▶ [Exercise directions]:
Extract exactly the range of lines bounded by the line containing "- teapot [222,972,296,1033]" and the final line of the listing, both ends included, and no other lines.
__________
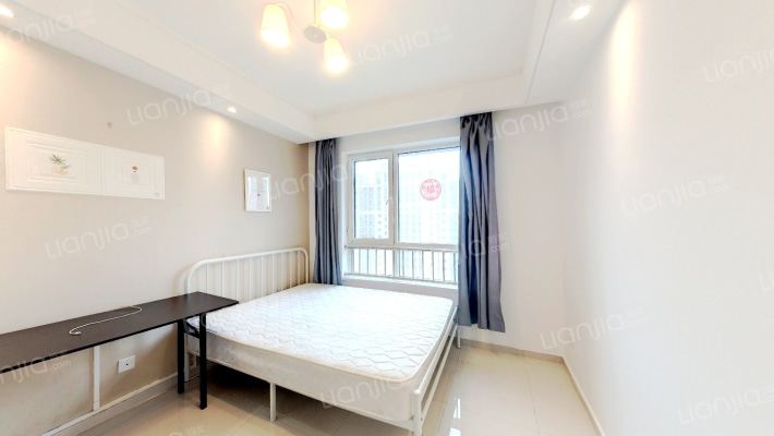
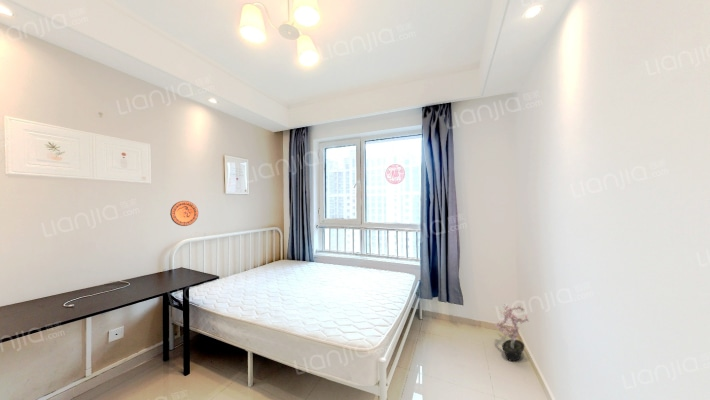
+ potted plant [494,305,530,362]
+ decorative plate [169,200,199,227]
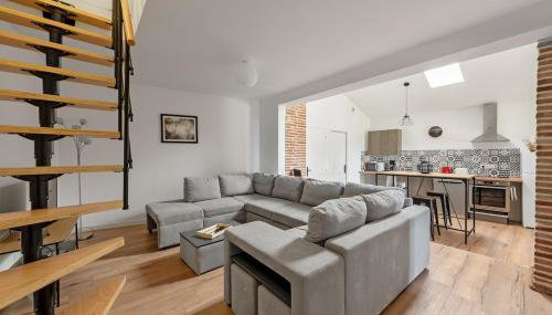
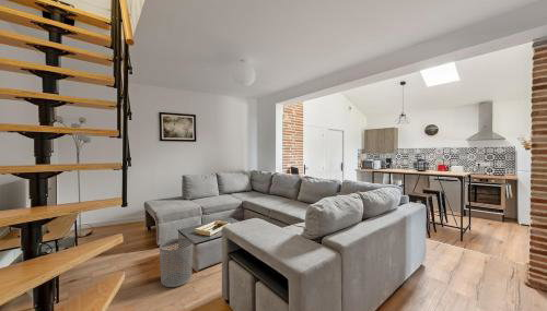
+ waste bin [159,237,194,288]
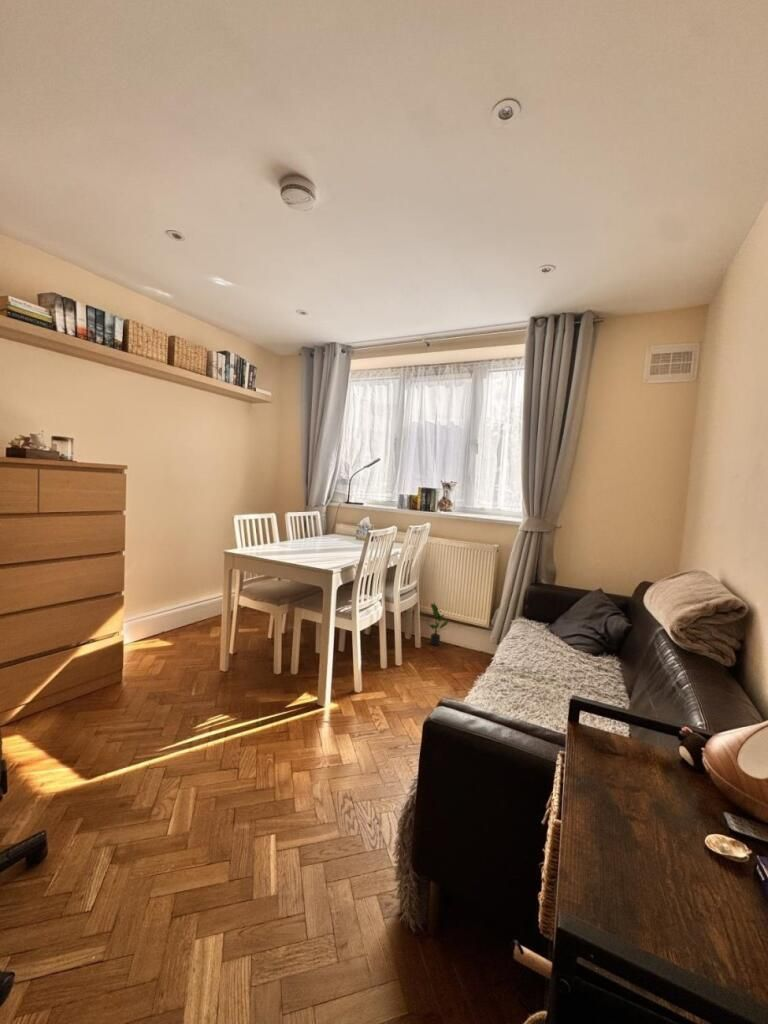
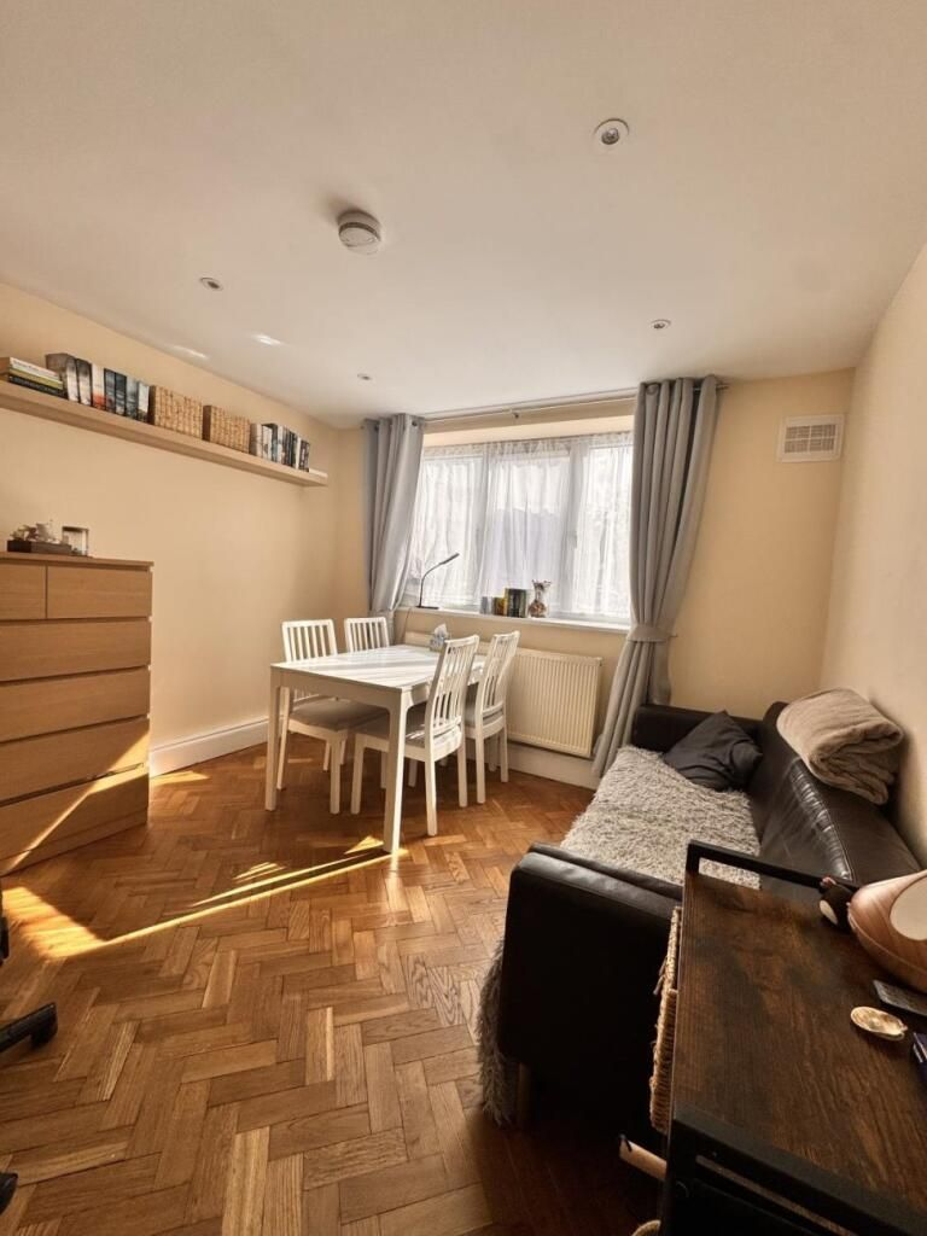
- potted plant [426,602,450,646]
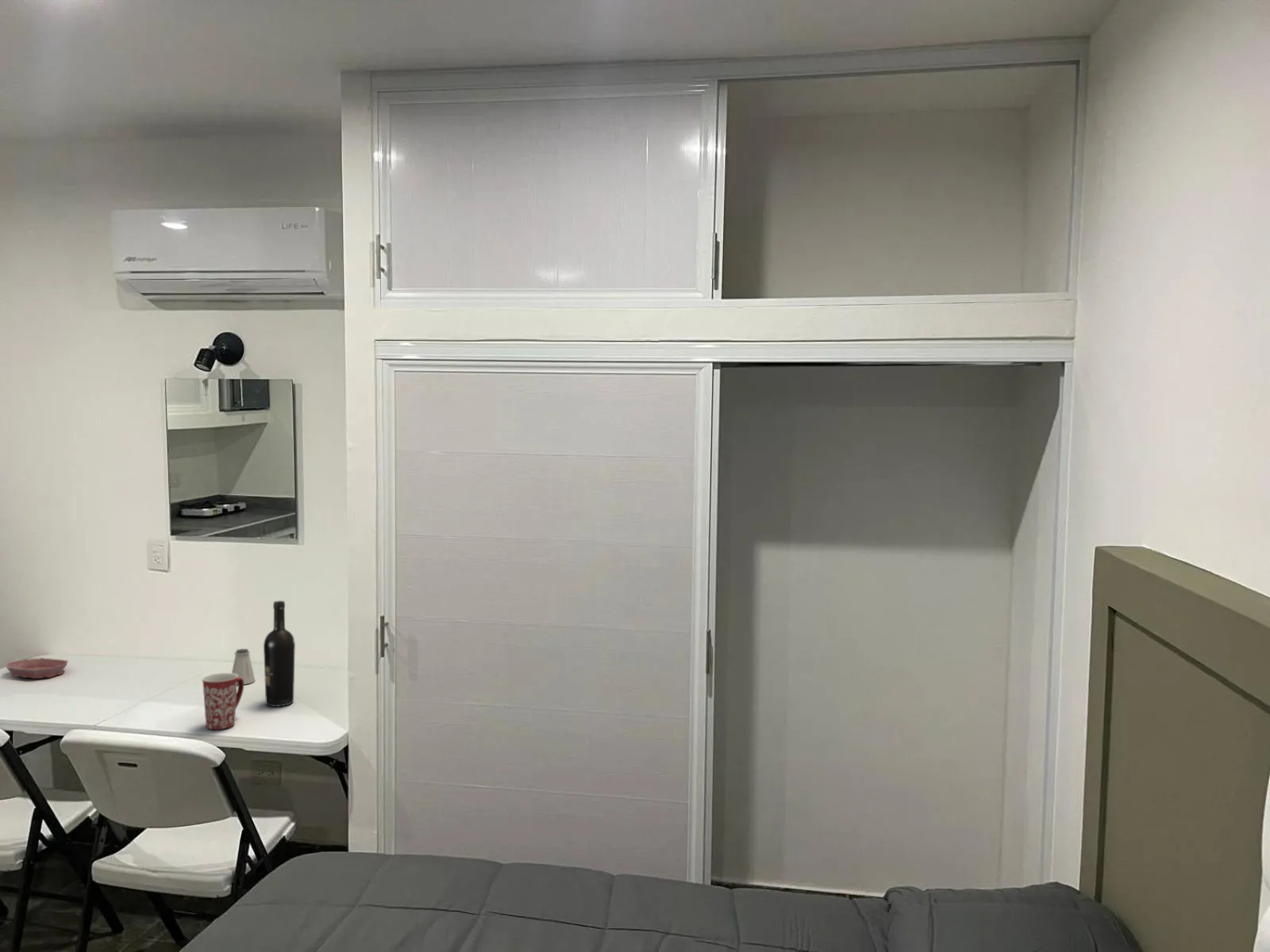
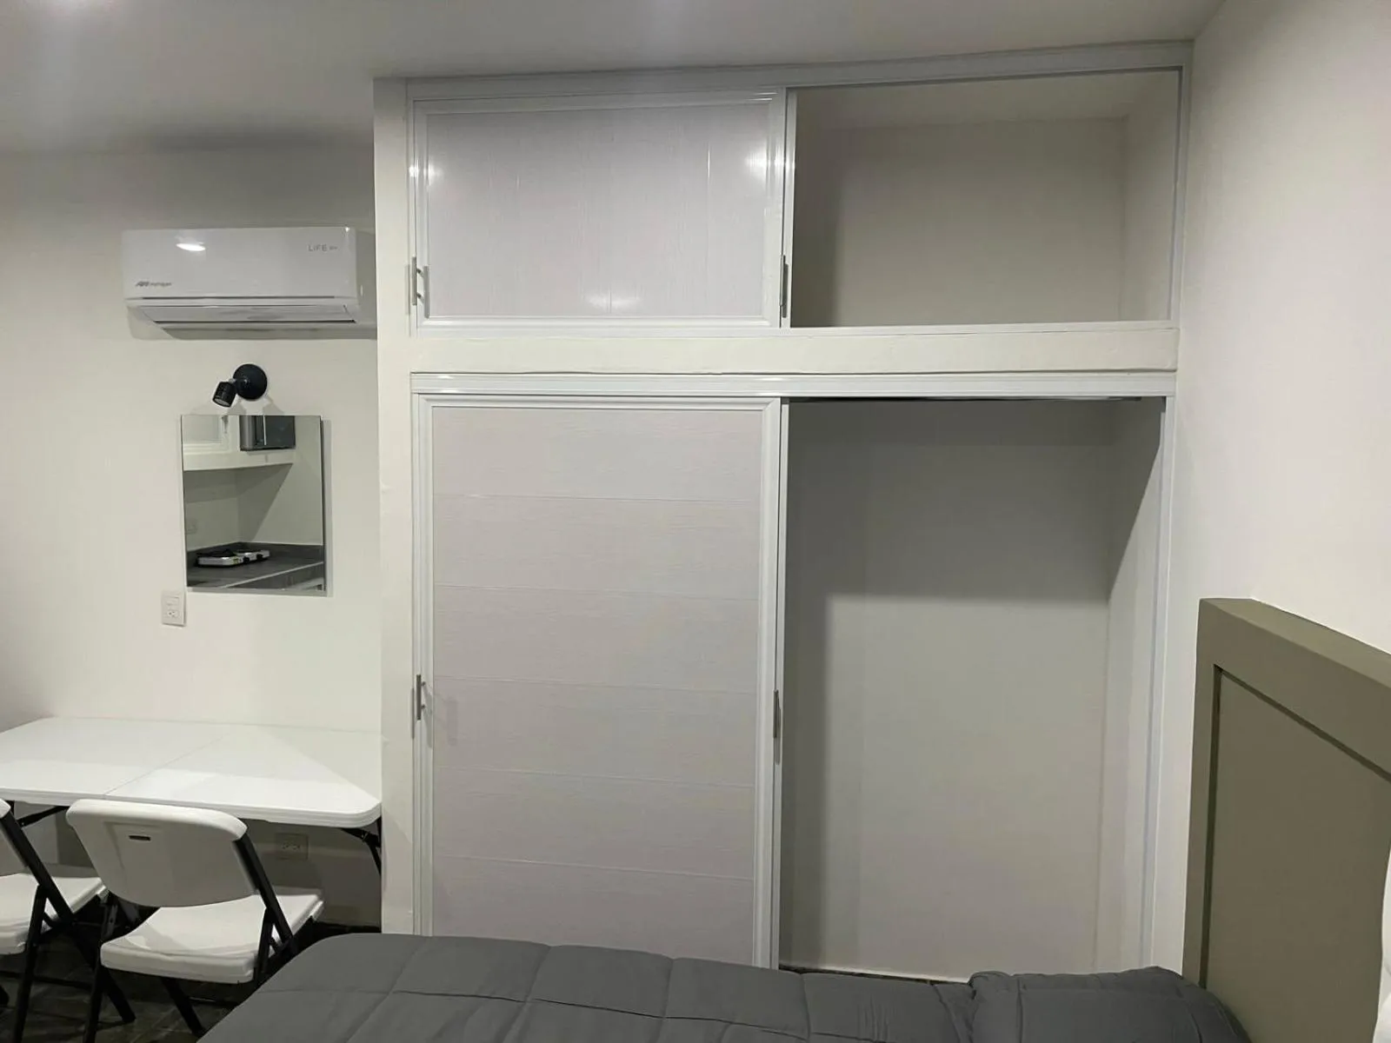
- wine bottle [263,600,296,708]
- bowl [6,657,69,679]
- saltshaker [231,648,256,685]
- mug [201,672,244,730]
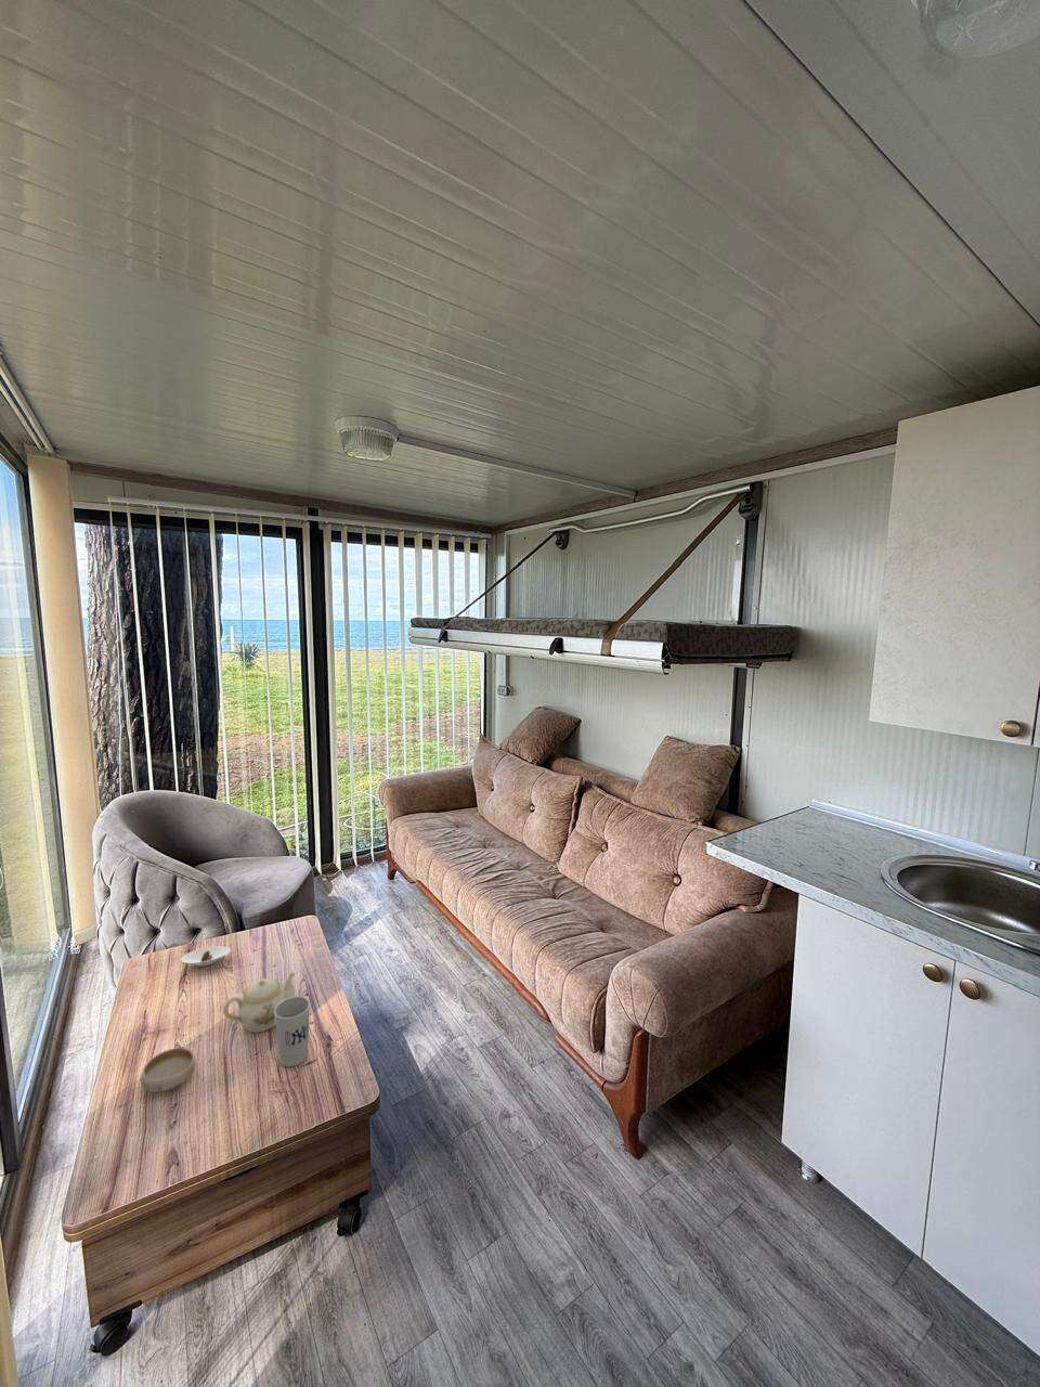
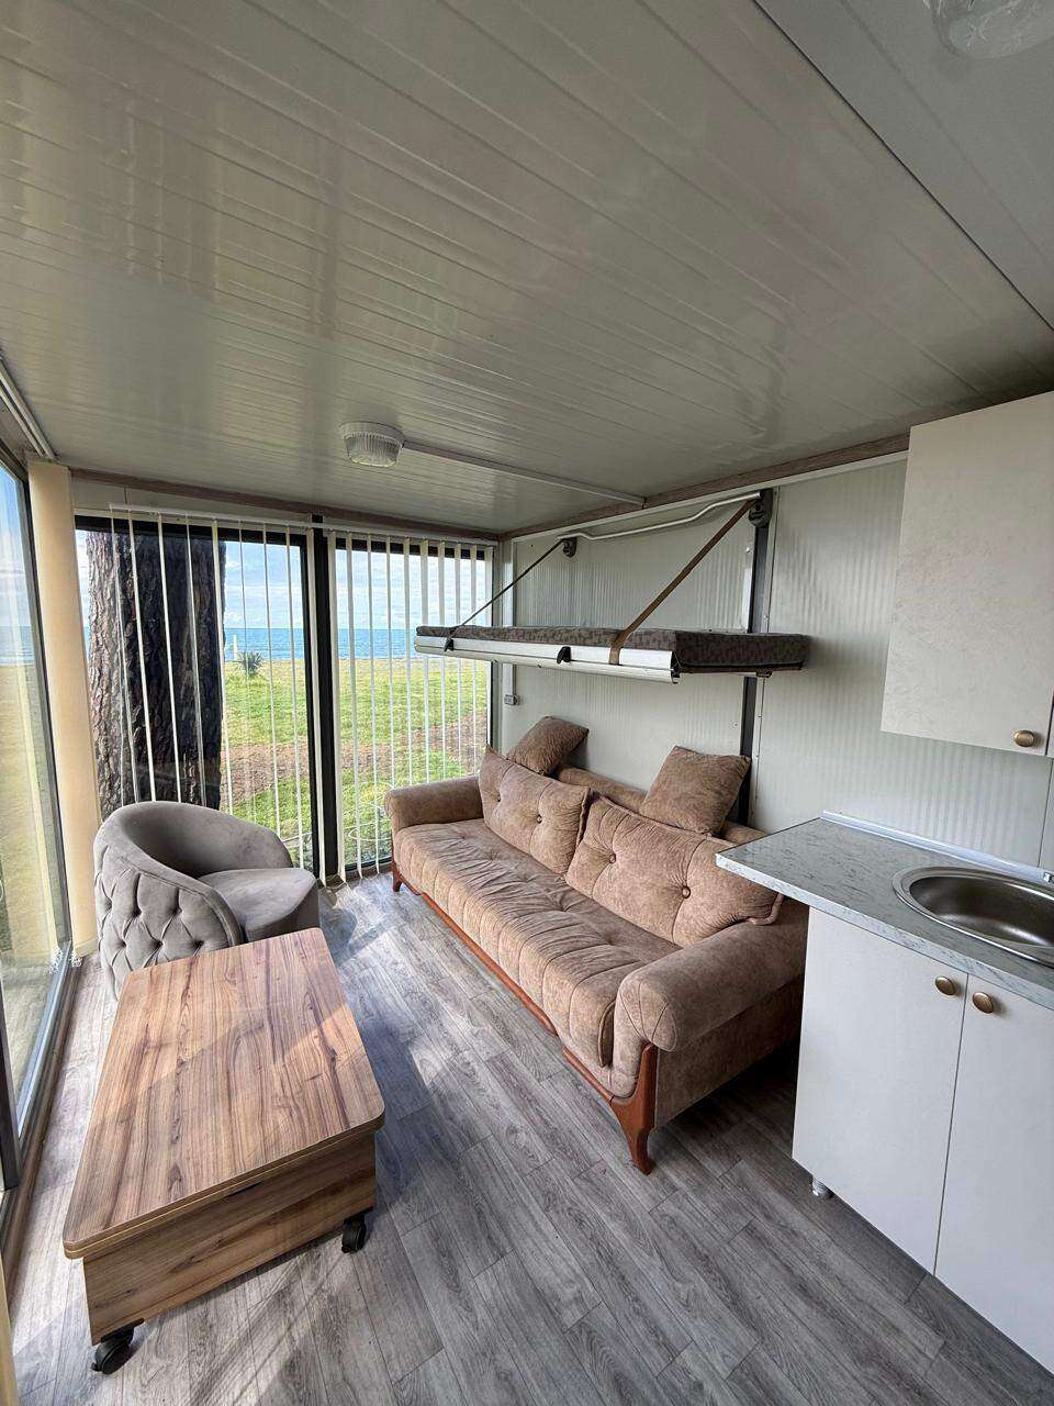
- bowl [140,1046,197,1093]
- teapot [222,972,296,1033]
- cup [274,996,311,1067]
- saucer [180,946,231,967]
__________
▶ [The completed task]:
- teapot [222,972,296,1033]
- cup [274,996,311,1067]
- saucer [180,946,231,967]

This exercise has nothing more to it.